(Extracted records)
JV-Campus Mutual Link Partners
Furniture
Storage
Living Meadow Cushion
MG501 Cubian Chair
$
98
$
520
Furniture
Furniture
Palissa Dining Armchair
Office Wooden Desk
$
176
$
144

=== Exercise description ===
Copy out these records line for line, with no changes.

=== Solution ===
JV-Campus Mutual Link Partners
Furniture
Storage
Living Meadow Cushion
MG501 Cubian Chair
$
98
$
520
Furniture
Furniture
Palissa Dining Armchair
Office Wooden Desk
$
176
$
144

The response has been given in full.